IIS has a critical nuance: when EPA is enabled through the IIS Manager GUI, it only applies channel binding to HTTPS. A plain HTTP binding on the same site remains unprotected. This means:

```python
# Always check both HTTP and HTTPS if the target serves both
http_result = detect_http_epa(host, 80, path, username, password, domain, use_tls=False)
https_result = detect_http_epa(host, 443, path, username, password, domain, use_tls=True)

if http_result and http_result['service_binding'] == 'disabled':
    print(f"[+] HTTP on {host}:80 has no EPA, relay is possible to HTTP")

if https_result and https_result['channel_binding'] == 'disabled':
    print(f"[+] HTTPS on {host}:443 has no channel binding, relay is possible to HTTPS")
```

Protection on the HTTP binding requires manually editing `applicationHost.config` to set service binding flags. Most administrators don't do this, meaning plain HTTP ADCS web enrollment is almost always relayable even when "EPA is enabled" in the IIS GUI.

***

## Interpreting results for relay decisions

* **Disabled**: relay will succeed. No EPA validation on the server side.
* **Allowed/When Supported**: relay will likely fail for standard coercion scenarios (PrinterBug, PetitPotam, Responder) because Windows SSPI includes EPA AV pairs by default. However, NTLMv1 authentication or clients that don't support EPA will still succeed.
* **Required**: relay will fail. The server validates the binding values and rejects authentication without correct values.

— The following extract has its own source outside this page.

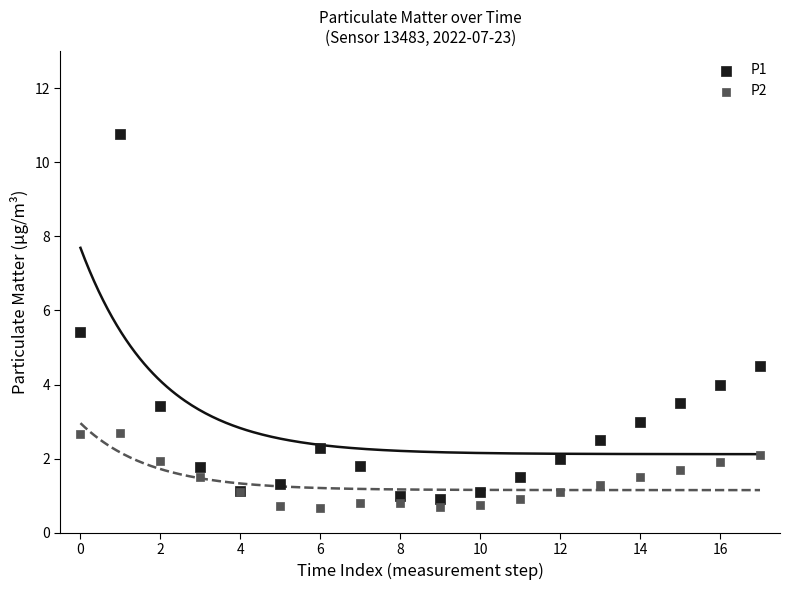

Which series contains the lowest Y value?

P2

The practical upshot: if the result is anything other than "disabled," your standard relay attack path is blocked for that target. Move on to other targets or other attack paths.

***

## OPSEC notes

These checks generate failed logon events (Event ID 4625) for the test cases with invalid bindings. The valid baseline authentication generates a successful logon event. The failed events do not increment the account's `badPwdCount` since the password is correct; the failure is due to binding validation.